Monday, January 18, 2010

Noodle musings

Its 1 am and am watching ‘Singing in the rain’ as I enjoy eating Maggie noodles. A ‘happy ‘ break from studies. Frank Sinatra sings in the rain and saying he is happy again .This made me open my word document and scribble as it is a little reminder of the events of the day which left me contemplating on happiness.
A friend of mine seriously contemplating on a career change gave me the argument that the important thing is ten years from now he should be happy. I did not comment on the longterm plan of happiness because my friend was too convinced and excited for any . Coincidentally in the evening in conversation with another friend we laughed when she sighed and said ‘only if she knew the recipe of happiness’.

LIST OF TASKS:
1. Reproduce the blog post verbatim, starting with "Its 1 am and" and going on through "contemplating on happiness.".
2. In the blog post, what does the friend considering a career change call the important thing?
The items are separate from the blog post.

PROVIDED RECORDS:
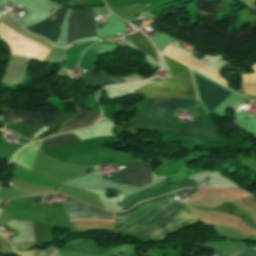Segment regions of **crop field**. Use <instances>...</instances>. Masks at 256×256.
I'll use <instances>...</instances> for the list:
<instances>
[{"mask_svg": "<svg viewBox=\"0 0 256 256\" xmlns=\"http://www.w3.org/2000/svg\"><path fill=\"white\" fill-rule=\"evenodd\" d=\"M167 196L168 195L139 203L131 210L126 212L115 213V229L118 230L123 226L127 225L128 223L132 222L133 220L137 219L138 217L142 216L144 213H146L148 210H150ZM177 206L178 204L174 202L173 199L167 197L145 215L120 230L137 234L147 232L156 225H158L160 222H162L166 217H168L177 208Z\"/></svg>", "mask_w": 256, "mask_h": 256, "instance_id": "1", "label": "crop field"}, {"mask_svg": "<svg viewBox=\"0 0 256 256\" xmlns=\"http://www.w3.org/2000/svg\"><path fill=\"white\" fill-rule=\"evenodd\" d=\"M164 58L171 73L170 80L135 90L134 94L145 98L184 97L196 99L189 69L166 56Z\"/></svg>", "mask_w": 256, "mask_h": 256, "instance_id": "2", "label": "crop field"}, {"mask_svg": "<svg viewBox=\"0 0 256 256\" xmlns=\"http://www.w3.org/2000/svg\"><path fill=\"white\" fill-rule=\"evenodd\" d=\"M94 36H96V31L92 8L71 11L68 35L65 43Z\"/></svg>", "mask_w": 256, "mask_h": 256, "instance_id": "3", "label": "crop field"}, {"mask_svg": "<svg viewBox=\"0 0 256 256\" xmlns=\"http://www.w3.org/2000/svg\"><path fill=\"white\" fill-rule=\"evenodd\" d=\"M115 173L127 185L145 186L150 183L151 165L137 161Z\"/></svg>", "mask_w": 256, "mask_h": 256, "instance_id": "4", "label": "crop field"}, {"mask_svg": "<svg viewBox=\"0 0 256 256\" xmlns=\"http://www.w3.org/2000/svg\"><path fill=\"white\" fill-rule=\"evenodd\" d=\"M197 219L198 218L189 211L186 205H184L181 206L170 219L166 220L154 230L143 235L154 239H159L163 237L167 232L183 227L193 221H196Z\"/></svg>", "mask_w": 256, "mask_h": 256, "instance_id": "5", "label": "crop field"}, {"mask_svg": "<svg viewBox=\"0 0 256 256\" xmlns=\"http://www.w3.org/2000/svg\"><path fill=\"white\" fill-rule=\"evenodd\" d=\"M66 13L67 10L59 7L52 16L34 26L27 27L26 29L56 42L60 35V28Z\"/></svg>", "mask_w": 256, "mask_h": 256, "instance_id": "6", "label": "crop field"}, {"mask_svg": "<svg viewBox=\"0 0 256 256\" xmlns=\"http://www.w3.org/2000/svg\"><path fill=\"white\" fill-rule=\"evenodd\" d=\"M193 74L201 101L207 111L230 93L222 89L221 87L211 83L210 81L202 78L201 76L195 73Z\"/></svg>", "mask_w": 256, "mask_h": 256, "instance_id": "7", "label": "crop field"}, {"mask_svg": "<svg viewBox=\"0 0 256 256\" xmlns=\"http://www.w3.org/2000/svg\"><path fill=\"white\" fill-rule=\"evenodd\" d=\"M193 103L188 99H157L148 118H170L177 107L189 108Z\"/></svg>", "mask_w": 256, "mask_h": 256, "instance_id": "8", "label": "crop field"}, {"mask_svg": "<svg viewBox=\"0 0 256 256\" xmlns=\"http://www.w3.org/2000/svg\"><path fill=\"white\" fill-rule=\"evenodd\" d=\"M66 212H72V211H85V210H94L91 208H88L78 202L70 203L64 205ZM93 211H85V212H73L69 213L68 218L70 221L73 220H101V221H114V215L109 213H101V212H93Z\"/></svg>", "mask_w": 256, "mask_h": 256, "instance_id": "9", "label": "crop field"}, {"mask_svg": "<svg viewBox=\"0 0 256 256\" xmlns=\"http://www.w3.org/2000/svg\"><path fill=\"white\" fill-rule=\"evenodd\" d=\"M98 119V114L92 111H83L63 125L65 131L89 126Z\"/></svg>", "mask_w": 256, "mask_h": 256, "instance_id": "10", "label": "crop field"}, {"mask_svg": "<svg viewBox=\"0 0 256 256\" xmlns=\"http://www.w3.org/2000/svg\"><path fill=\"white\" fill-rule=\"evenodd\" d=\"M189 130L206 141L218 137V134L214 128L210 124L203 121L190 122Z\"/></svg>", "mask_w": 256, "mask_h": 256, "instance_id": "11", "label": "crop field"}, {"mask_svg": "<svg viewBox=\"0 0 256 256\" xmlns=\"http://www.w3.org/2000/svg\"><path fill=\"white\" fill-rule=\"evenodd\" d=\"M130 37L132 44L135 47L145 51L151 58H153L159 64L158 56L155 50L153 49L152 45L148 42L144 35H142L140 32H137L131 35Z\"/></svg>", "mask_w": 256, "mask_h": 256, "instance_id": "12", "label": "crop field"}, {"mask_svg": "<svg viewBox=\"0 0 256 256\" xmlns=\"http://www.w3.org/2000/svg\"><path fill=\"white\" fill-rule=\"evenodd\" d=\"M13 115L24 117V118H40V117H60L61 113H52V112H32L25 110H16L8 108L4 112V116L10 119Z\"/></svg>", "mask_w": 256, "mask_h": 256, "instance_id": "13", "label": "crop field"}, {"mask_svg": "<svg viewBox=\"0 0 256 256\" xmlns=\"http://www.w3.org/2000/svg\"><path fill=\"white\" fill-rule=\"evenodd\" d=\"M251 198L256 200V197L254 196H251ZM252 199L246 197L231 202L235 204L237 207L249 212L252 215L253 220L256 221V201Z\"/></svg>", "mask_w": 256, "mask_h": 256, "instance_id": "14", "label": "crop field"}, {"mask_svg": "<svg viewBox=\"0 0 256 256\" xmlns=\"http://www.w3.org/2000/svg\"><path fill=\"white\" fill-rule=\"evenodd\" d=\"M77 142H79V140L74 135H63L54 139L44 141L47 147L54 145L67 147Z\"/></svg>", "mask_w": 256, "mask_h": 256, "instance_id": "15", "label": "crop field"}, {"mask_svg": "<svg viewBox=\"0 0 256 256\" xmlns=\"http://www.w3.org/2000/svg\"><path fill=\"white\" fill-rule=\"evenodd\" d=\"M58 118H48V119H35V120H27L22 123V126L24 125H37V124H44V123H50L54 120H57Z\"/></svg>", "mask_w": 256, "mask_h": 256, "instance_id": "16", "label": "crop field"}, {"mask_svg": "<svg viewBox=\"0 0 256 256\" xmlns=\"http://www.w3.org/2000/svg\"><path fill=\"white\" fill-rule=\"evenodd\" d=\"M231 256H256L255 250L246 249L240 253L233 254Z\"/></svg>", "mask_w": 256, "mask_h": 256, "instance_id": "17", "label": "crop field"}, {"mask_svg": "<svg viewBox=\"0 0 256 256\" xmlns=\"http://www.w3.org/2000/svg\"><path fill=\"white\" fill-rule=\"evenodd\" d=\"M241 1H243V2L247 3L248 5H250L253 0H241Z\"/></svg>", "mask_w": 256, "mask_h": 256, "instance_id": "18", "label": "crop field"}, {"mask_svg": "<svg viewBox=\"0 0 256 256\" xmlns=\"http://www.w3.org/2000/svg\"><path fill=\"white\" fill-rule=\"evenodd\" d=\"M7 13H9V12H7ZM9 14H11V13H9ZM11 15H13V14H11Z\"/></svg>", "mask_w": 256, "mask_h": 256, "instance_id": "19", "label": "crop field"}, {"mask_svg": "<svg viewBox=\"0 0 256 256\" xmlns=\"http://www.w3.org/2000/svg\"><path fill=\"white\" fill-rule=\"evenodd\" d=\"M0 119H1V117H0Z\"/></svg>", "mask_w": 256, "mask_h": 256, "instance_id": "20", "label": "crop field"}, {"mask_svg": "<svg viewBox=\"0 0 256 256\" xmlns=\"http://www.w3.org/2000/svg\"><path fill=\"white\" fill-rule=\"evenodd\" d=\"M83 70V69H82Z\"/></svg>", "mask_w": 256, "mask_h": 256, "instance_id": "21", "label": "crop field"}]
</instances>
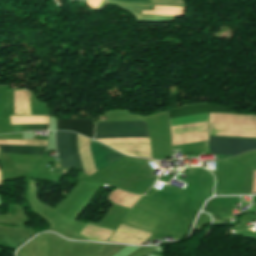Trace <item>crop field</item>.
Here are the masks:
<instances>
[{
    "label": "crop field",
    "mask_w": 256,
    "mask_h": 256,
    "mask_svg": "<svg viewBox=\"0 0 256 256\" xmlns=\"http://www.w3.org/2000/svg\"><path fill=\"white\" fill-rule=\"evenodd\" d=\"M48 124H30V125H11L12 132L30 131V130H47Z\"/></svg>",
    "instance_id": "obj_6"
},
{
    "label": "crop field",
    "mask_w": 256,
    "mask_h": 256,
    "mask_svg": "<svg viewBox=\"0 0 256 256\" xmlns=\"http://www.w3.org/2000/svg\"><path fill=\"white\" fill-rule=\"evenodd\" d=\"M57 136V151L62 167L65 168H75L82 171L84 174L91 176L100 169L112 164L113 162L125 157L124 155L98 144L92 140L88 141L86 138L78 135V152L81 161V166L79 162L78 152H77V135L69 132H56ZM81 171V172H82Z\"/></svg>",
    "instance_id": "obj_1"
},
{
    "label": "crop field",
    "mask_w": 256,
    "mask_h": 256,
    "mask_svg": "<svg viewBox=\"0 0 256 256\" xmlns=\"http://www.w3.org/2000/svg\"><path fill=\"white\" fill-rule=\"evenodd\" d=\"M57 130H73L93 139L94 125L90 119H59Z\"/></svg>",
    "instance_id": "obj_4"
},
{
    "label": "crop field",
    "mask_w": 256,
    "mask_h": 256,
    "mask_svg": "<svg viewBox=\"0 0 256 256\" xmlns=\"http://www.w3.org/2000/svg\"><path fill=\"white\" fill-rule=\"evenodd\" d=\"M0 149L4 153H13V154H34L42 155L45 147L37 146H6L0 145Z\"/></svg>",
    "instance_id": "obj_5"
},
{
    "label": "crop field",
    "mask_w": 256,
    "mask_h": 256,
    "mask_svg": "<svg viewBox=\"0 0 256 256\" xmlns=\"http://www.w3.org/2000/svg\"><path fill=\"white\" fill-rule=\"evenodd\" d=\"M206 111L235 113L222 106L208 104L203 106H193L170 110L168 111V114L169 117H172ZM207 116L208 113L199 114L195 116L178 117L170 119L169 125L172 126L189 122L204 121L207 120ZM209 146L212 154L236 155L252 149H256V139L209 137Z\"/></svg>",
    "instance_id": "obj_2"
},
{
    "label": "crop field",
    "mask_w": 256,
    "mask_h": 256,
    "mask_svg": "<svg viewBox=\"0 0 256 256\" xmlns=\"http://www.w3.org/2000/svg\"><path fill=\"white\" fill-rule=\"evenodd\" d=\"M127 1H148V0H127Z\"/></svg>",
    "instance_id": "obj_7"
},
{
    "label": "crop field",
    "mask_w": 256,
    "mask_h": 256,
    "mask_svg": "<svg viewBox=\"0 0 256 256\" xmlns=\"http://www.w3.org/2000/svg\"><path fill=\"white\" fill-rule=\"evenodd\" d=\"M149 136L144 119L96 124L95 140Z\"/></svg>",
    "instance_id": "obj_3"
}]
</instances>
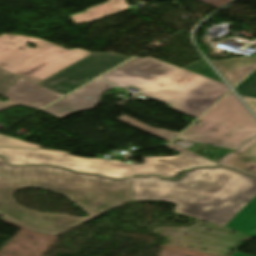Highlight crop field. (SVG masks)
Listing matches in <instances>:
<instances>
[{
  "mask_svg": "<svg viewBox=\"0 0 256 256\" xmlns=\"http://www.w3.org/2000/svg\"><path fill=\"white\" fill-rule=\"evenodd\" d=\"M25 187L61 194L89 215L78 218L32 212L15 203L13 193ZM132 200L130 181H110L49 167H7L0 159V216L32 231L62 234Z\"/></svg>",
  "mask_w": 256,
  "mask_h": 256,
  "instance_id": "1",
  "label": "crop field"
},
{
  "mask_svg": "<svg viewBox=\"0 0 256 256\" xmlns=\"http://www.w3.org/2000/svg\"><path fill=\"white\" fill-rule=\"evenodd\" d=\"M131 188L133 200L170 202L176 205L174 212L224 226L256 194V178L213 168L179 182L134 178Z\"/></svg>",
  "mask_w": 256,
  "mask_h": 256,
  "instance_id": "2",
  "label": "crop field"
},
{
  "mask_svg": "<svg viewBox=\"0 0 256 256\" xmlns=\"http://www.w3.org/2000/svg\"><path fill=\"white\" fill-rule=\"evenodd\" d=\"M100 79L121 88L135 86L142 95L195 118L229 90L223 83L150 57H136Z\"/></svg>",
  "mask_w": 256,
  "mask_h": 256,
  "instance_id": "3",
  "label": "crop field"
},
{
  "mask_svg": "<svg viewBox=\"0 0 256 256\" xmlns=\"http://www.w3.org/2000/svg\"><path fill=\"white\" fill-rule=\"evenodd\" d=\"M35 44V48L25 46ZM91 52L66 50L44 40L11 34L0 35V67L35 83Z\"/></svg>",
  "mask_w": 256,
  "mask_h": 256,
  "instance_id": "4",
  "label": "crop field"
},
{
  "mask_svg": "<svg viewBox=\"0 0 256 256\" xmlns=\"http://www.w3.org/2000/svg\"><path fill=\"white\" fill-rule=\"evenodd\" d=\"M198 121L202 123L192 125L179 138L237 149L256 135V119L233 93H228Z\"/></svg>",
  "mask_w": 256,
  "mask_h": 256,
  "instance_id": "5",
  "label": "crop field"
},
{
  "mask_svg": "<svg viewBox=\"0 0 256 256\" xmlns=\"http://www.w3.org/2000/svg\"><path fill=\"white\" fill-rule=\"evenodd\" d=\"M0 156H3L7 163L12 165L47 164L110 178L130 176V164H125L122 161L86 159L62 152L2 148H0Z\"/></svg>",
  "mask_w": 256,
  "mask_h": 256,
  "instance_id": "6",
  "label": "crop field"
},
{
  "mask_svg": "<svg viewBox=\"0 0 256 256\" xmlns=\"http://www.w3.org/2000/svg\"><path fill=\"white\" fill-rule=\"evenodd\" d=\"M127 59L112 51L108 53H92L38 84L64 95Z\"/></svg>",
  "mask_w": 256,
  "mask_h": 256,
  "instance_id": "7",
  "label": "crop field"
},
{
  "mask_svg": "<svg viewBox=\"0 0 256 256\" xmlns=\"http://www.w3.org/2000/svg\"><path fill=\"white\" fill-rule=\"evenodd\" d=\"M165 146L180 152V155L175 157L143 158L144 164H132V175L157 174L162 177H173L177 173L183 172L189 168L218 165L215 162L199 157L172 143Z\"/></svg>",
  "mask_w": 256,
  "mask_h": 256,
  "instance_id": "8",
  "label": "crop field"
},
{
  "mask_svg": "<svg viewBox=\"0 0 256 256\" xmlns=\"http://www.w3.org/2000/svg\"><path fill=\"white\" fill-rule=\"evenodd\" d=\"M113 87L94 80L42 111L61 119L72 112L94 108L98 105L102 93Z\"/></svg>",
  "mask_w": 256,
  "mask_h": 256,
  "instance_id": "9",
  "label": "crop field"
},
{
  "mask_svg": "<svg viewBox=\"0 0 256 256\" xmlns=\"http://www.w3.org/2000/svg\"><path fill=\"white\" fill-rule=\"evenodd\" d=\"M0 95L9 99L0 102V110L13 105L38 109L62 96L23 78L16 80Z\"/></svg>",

RESPONSES TO THE TASKS:
1.
Its 1 am and am watching ‘Singing in the rain’ as I enjoy eating Maggie noodles. A ‘happy ‘ break from studies. Frank Sinatra sings in the rain and saying he is happy again .This made me open my word document and scribble as it is a little reminder of the events of the day which left me contemplating on happiness.

2. That ten years from now he should be happy.